Health IT associations have sent in their public comments on the Centers for Medicare & Medicaid Services’ (CMS) meaningful use rebranding proposed rule, with a key focus of the remarks centering around the government’s proposal to consider interoperability as a condition of Medicare participation.
A Review of the Proposal
For background, in late April, CMS proposed updates to Medicare payment policies and rates under the Inpatient Prospective Payment System (IPPS) and the Long-Term Care Hospital (LTCH) Prospective Payment System (PPS). Included in the proposal was a re-naming of the meaningful use program to “Promoting Interoperability.” CMS said at the time that the goals of the new program will be to: make it more flexible and less burdensome; emphasize measures that require the exchange of health information between providers and patients, and incentivize providers to make it easier for patients to obtain their medical records electronically.

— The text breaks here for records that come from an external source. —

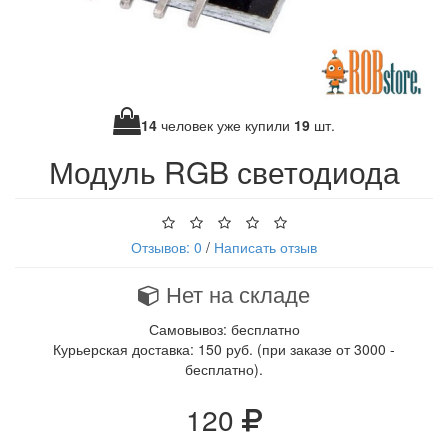
14
человек уже купили
19
шт.
Модуль RGB светодиода
Отзывов: 0
/
Написать отзыв
Нет на складе
Самовывоз: бесплатно
Курьерская доставка: 150 руб. (при заказе от 3000 -
бесплатно).
120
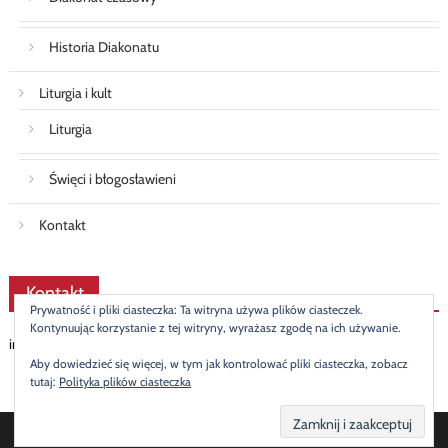
Historia Diakonatu
Liturgia i kult
Liturgia
Święci i błogosławieni
Kontakt
Kontakt
Prywatność i pliki ciasteczka: Ta witryna używa plików ciasteczek.
Kontynuując korzystanie z tej witryny, wyrażasz zgodę na ich używanie.
info@diakonat.pl
Aby dowiedzieć się więcej, w tym jak kontrolować pliki ciasteczka, zobacz
tutaj:
Polityka plików ciasteczka
© 2019 Mateusz Stasiak
|
Newspaper Lite by
themecentury
.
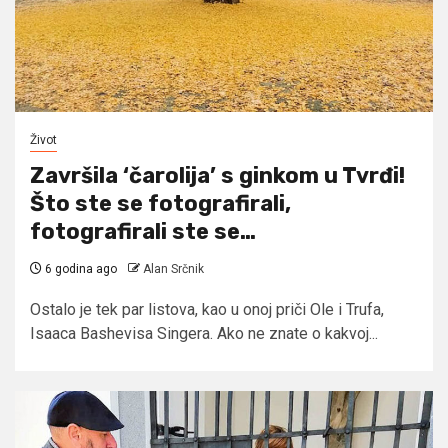
Život
Završila ‘čarolija’ s ginkom u Tvrđi!
Što ste se fotografirali,
fotografirali ste se…
6 godina ago
Alan Srčnik
Ostalo je tek par listova, kao u onoj priči Ole i Trufa,
Isaaca Bashevisa Singera. Ako ne znate o kakvoj...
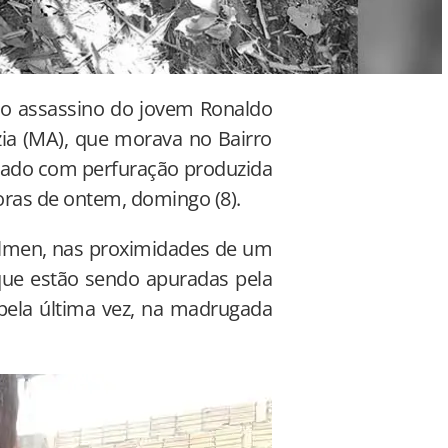
 do assassino do jovem Ronaldo
zia (MA), que morava no Bairro
trado com perfuração produzida
oras de ontem, domingo (8).
lmen, nas proximidades de um
 que estão sendo apuradas pela
 pela última vez, na madrugada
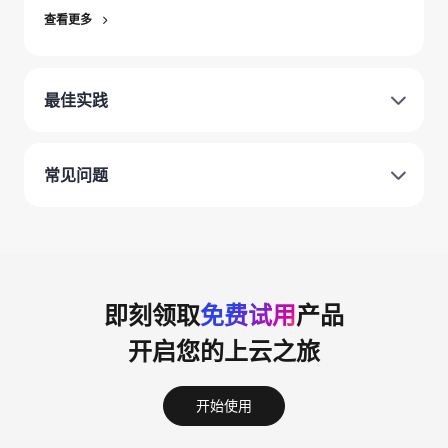
查看更多
最佳实践
常见问题
即刻领取
免费试用
产品
开启您的上云之旅
开始使用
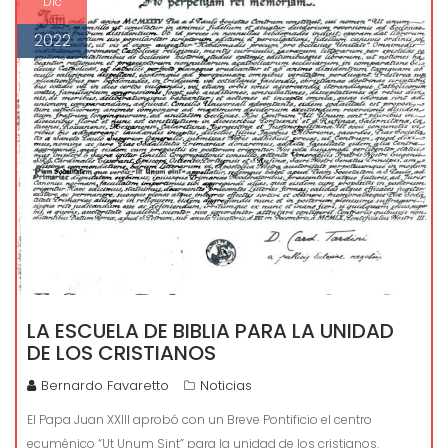
Dic
2022
LA ESCUELA DE BIBLIA PARA LA UNIDAD
DE LOS CRISTIANOS
Bernardo Favaretto
Noticias
El Papa Juan XXIII aprobó con un Breve Pontificio el centro
ecuménico “Ut Unum Sint” para la unidad de los cristianos.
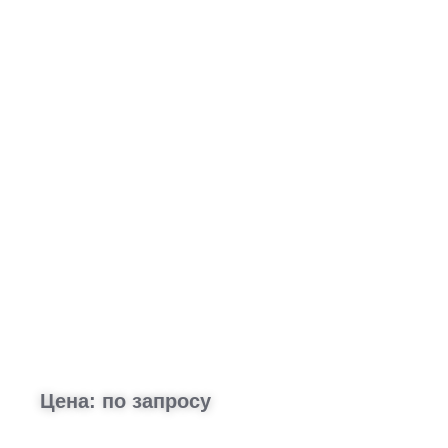
Цена: по запросу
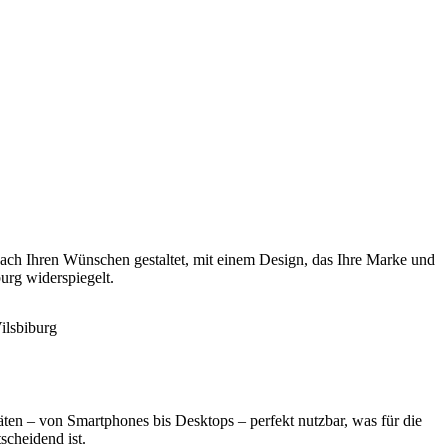
ach Ihren Wünschen gestaltet, mit einem Design, das Ihre Marke und
urg widerspiegelt.
äten – von Smartphones bis Desktops – perfekt nutzbar, was für die
scheidend ist.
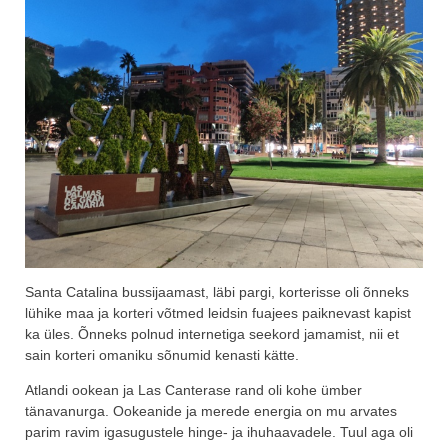
Santa Catalina bussijaamast, läbi pargi, korterisse oli õnneks
lühike maa ja korteri võtmed leidsin fuajees paiknevast kapist
ka üles. Õnneks polnud internetiga seekord jamamist, nii et
sain korteri omaniku sõnumid kenasti kätte.
Atlandi ookean ja Las Canterase rand oli kohe ümber
tänavanurga. Ookeanide ja merede energia on mu arvates
parim ravim igasugustele hinge- ja ihuhaavadele. Tuul aga oli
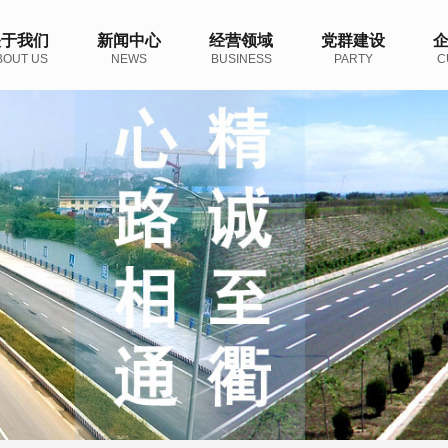
关于我们
新闻中心
经营领域
党群建设
BOUT US
NEWS
BUSINESS
PARTY
C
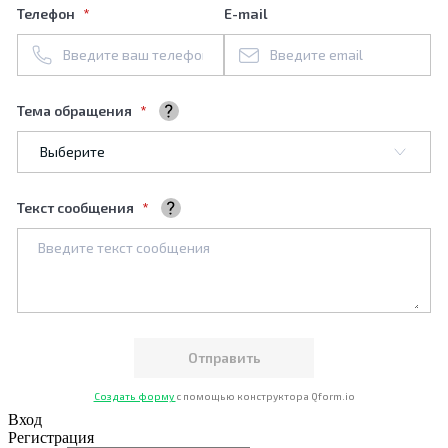
Телефон
E-mail
Тема обращения
Выберите тему обращения
Текст сообщения
Ваше сообщение
Создать форму
с помощью конструктора Qform.io
Вход
Регистрация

Drilling down, however, the proposed rule has several interoperability elements to it beyond just a name change—some of which would have a significant impact on providers. For instance, as Healthcare Informatics reported at the time of the rule’s release, CMS wrote that it would be seeking public comment, via an RFI (request for information) on whether participation in the Office of the National Coordinator’s (ONC’s) Trusted Exchange Framework and Common Agreement (TEFCA) should be considered a health IT activity that could count for credit within the health information exchange objective in lieu of reporting on measures for this objective.
Indeed, deep inside the rule, the federal agency suggested that it may consider revising the current CMS “Conditions of Participation” [which were originally proposed in the IMPACT Act and might be changed for future purposes] for hospitals, with the possibility of requiring providers to transfer medically necessary information upon a patient discharge or transfer to do so electronically.
What this means, according to experts who have analyzed the rule in depth, such as Jeff Smith, vice president of public policy at AMIA (the American Medical Informatics Association), who spoke to Healthcare Informatics in April, is that while the proposal does away with the meaningful use patient data access objective (view, download and transmit), “what this RFI [on the possibility of revising Conditions of Participations to revive interoperability] seems to be signaling is that they are not saying it’s not important to allow patients to view, download and transmit their information, but quite the opposite. CMS is signaling that they think it’s more important than participating in this little program that could cost you a percentage point or two in reimbursement. They think it’s so important that you don’t get participate in Medicare [if you don’t meet the Conditions of Participation],” Smith said at the time.
Health IT trade groups had until June 26 to send in their public comments on the rule, and after reviewing the remarks, there seems to be varied responses as it relates to requiring interoperability as a condition to participate in Medicare.
For one, the Ann Arbor, Mich.-based College of Healthcare Information Management Executives (CHIME) attested that CMS is taking the wrong approach. CHIME wrote in their comments, “Simply imposing regulatory requirements that make electronic data exchange a condition for providers to receive Medicare payment does not address the root issues at play. Addressing ongoing barriers is needed to speed greater progress around interoperability. Importantly too, a distinction must be drawn between speeding and increasing data exchange among providers and achieving a true state of interoperability. The two should not be conflated.”
The Chicago-based EHR (electronic health record) Association (EHRA) had similar sentiments as CHIME, noting that “We question the utility of new Conditions of Participation for Medicare around data sharing, especially in light of 21st Century Cures ongoing regulatory implementation. Further regulatory action on data sharing and interoperability should wait until the rulemaking mandated by 21st Century Cures is complete. For example, a CoP related to information blocking is contingent on ONC’s definitions on safe harbors.” EHRA added, “It is additionally unclear how interoperability expectations in the CoPs would be evaluated and audited, but it seems likely that evaluation and auditing of these items would generate additional hospital burden.”